Anne-Marie Declerck en Walter Van Steenbrugge: groot gelijk – Een journalist is géén politieman en géén magistraat

Op hun altijd interessante site, zijn de advocaten Walter Van Steenbrugge en Anne-Marie Declerck verontwaardigd over de zoveelste stunt van de media, nu weer de VRT, om iemand zonder kans op wederwoord al op voorhand schuldig te verklaren in een trial by media.
Een ernstige kwaal is dat geworden, zeg dat wel.

In hun intro hebben ze het over Het Belang van Limburg dat het in 2010 bestond om,
een online poll te organiseren
waarbij iedereen kon kiezen voor de schuld of onschuld van Els Clottemans
in de zogeheten parachutemoord.

Of de deelnemers aan de poll
of de lezers van de krant
het dossier kenden,
was van geen tel.

De loutere berichtgeving van de krant moest volstaan om te kunnen stemmen over de schuld.
De schaamte voorbij.




Uit de redenering van Anne-Marie Declerck en Walter Van Steenbrugge:

Deze week bracht de Pano-redactie een reportage over vermeende fraude bij het uitreiken van humanitaire visa.
De journalist in kwestie zei daarin de afspraak te hebben gemaakt met het Antwerpse parket
om de reportage uit te zenden op het gepaste ogenblik.

Dat gepaste ogenblik blijkt de dag te zijn van de arrestatie van M.K.,
gemeenteraadslid uit Mechelen,
die in de reportage wordt aangeduid als kopstuk in de visa-fraude.

Het gaat om misdrijven van mensensmokkel,
passieve corruptie,
lidmaatschap van een criminele organisatie
en afpersing.

De reportage brengt geen wederwoord van M.K.
op de aantijgingen door een reeks anonieme getuigen.

Men presenteert aan het publiek al het belastend bewijs nog vooraleer M.K. één woord heeft kunnen spreken of door het gerecht is gehoord.

Geen trial by media zoals in de parachutemoord, maar
investigation by media,…
eigenlijk nog veel erger.





Een strafrechtelijk onderzoek is geheim, dat wil de wet.
Openbaring van dit geheim is zondermeer strafbaar.

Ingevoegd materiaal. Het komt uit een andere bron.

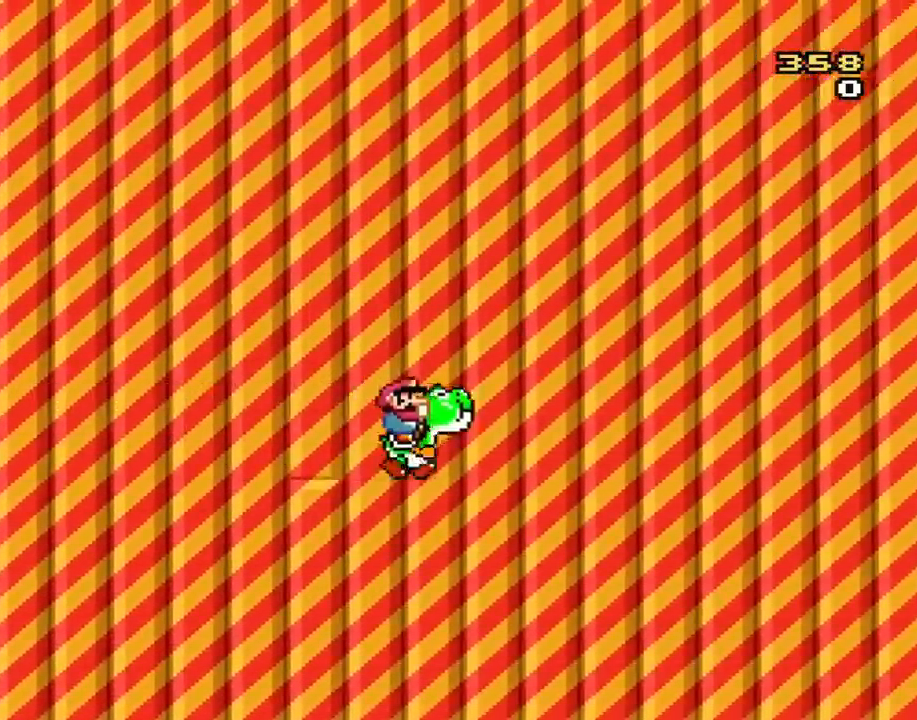
{"buttons": ["B", "Y", "DPAD_RIGHT"], "events": []}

Het geheim van het onderzoek heeft ook een doel.
Het dient op de eerste plaats de waarheidsvinding,
dat onderweg niet gehinderd of besmet mag worden
als gevolg van publieke openbaarmakingen.

Het onderzoek moet in alle sereniteit kunnen verlopen
en dit met respect voor de rechten van alle partijen,
hierbij ook inbegrepen deze van de verdachte.

Als alles in de openbaarheid wordt gegooid,
nog voor de verdachte zich heeft kunnen verdedigen,
of zelfs iets zeggen,
dan worden zijn basisrechten geschonden.

Het vermoeden van onschuld
en het recht om in een machtsverhouding met de overheid
niet ook nog extra onderdrukt te worden door de duim van de burger,
zijn fundamentele mensenrechten.

Ze moeten de zwakkere beschermen tegen de disproportionele machtontplooiing die eigen is aan een gerechtelijk onderzoek.


Erger en erger

Na de journalist als politicus,
nu de journalist als politieman of magistraat.

Journalisten zijn geen politiefunctionarissen met aangepaste opleiding.

Het verhoren van getuigen kan tijdens een journalistieke reportage niet volgens de wettelijke waarborgen verlopen van een strafonderzoek.

Die belangrijke regels bestaan niet voor niets,
maar strekken ertoe de foutenmarge in de zoektocht naar de waarheid zoveel mogelijk te verkleinen.


Een zaak van evenwicht

Het Europees Mensenrechtenhof vindt het de plicht van het Openbaar Ministerie om bij berichtgeving over lopende onderzoeken, het evenwicht te herstellen.

Niet in het voordeel van zichzelf,
maar wel in het belang van de verdachte en zijn rechten.

Op het Openbaar Ministerie rust de fundamentele taak om in zo’n gevallen de verdachte te beschermen
en de publieke opinie expliciet te wijzen
op het vermoeden van onschuld als absoluut mensenrecht.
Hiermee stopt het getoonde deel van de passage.